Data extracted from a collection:
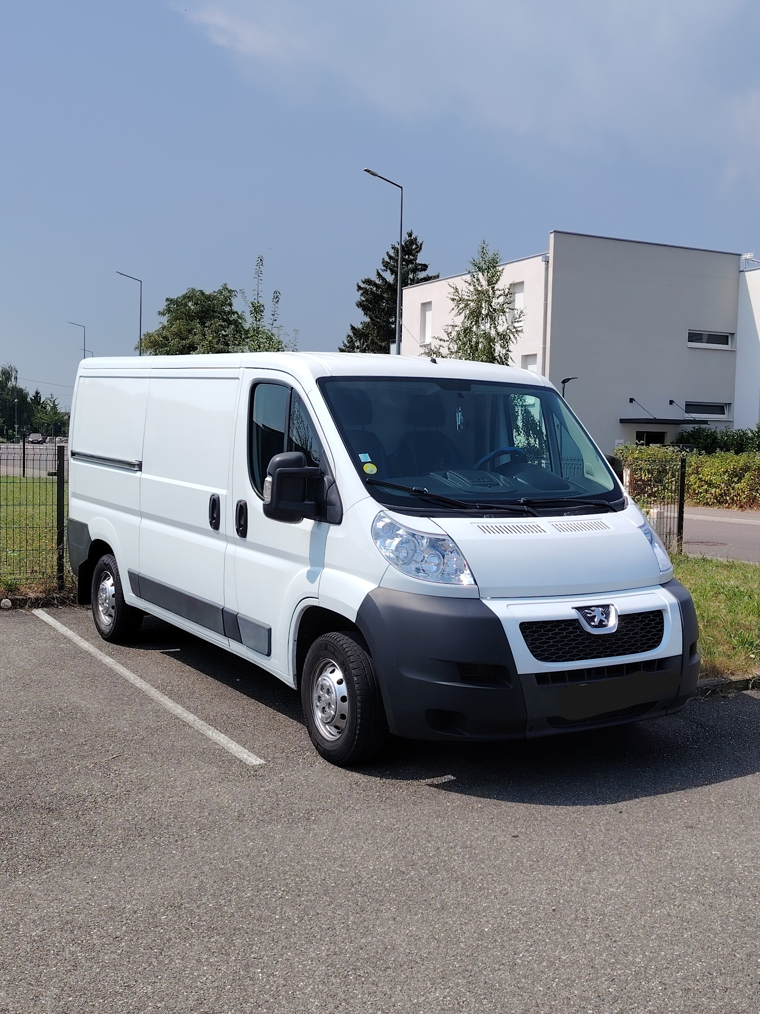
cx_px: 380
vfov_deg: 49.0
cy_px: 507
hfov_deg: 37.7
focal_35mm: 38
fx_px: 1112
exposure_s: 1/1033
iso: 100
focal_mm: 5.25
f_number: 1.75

---

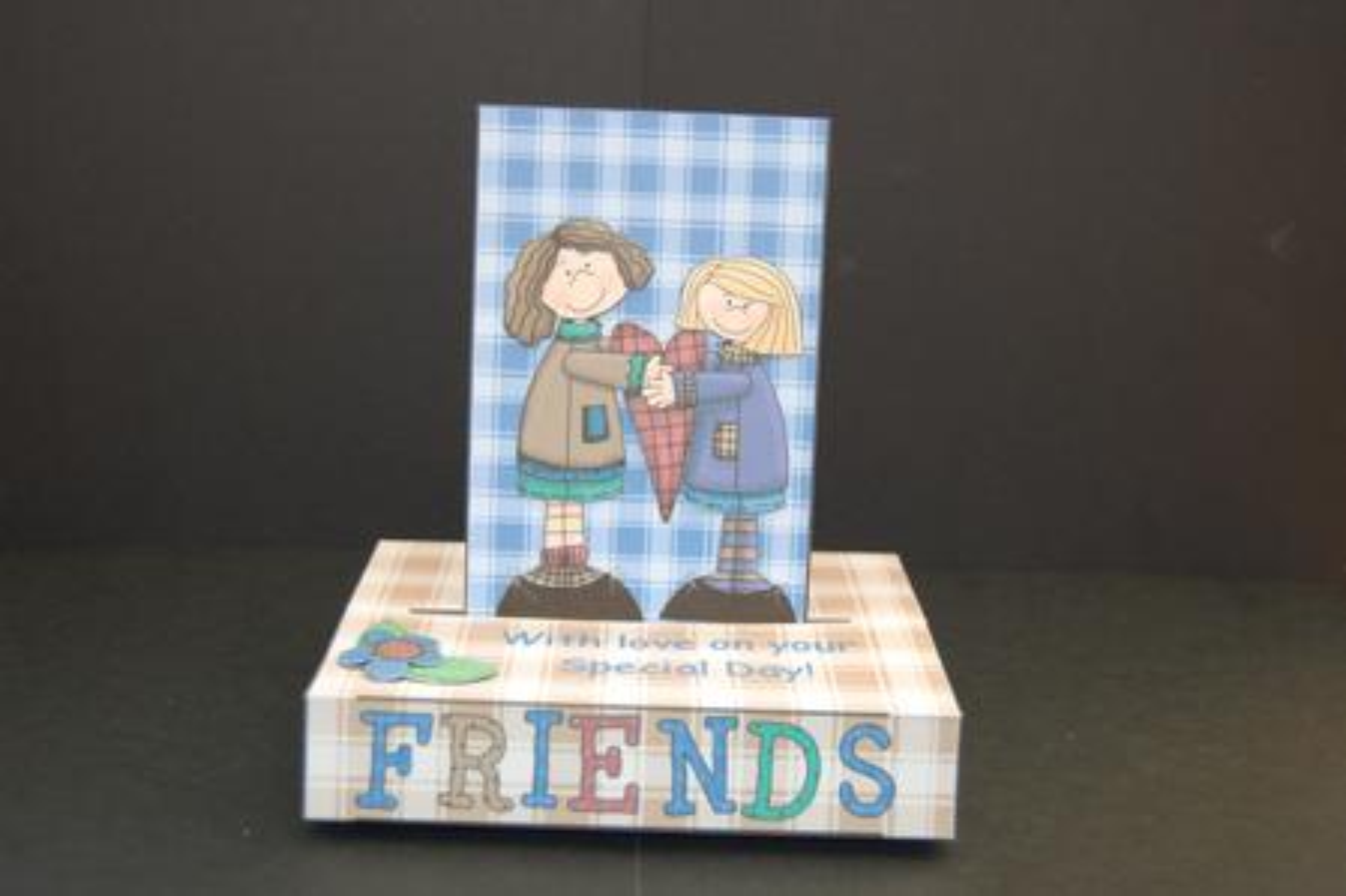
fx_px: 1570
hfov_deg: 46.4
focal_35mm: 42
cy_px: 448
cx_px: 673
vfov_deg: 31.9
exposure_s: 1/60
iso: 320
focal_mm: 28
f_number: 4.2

_Work instructions_
Look above for the line containing "fx_px: 1570". Output from there through the line containing "f_number: 4.2", exactly and inclusively.

_Output below_
fx_px: 1570
hfov_deg: 46.4
focal_35mm: 42
cy_px: 448
cx_px: 673
vfov_deg: 31.9
exposure_s: 1/60
iso: 320
focal_mm: 28
f_number: 4.2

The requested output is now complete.